Research project: Shaping Worlds, Shifting Genres: Literary Terraforming 1850–1950
The research project examines German-language literary texts and silent film productions from the nineteenth and twentieth centuries that engage with small- to large-scale transformations of the Earth. In doing so, it traces the terrestrial prehistory of those imaginaries that, since Jack Williamson’s Collision Orbit (1942), have been framed under the concept of terraforming and popularized as a classic trope of science fiction.
Literary terraforming, according to the project’s underlying hypothesis, generates multidimensional oppositions between human labor and nonhuman forces. These forces manifest in contradictory formations – e.g., as physical energy, as extraterrestrial colonization, or as personified magical helpers. Their representation, in turn, calls for highly diverse stylistic means, often drawing on incompatible literary archetypes from fairy tale, tragedy, epic, social drama, or science fiction.

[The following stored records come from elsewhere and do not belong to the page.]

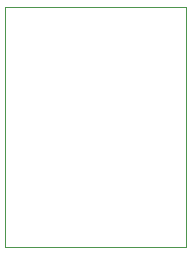
<source format=gbr>
%TF.GenerationSoftware,KiCad,Pcbnew,(5.1.8)-1*%
%TF.CreationDate,2021-01-04T21:32:55+01:00*%
%TF.ProjectId,StepstickAdaptor,53746570-7374-4696-936b-41646170746f,rev?*%
%TF.SameCoordinates,Original*%
%TF.FileFunction,Profile,NP*%
%FSLAX46Y46*%
G04 Gerber Fmt 4.6, Leading zero omitted, Abs format (unit mm)*
G04 Created by KiCad (PCBNEW (5.1.8)-1) date 2021-01-04 21:32:55*
%MOMM*%
%LPD*%
G01*
G04 APERTURE LIST*
%TA.AperFunction,Profile*%
%ADD10C,0.050000*%
%TD*%
G04 APERTURE END LIST*
D10*
X124980700Y-76898500D02*
X124980700Y-97231200D01*
X140284200Y-97231200D02*
X124980700Y-97231200D01*
X140284200Y-76898500D02*
X140284200Y-97231200D01*
X124980700Y-76898500D02*
X140284200Y-76898500D01*
M02*

</source>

As a result, the terrestrial tradition of geoconstructivist fantasies enacts a constitutive genre-shifting by referencing archetypes from both realist and fantastic traditions as well as from autotelic and engaged literature. Shaping worlds thus becomes legible as an uneven contest of powers – not only between “power” in its energetic, physiological, and socio-economic manifestations but also between innerliterary worldbuilding and the genre-historical possibilities for the anthropogenic (re-)shaping of worlds.
The aim of the project is to identify the procedures through which literary terraforming sustains an ongoing and multidimensional opposition between human labor and nonhuman forces. To this end, it deliberately intertwines and contrasts the fields of environmental studies, labour studies, and genre theory. At the same time, it expands contemporary research on worldbuilding from an ecocritical perspective.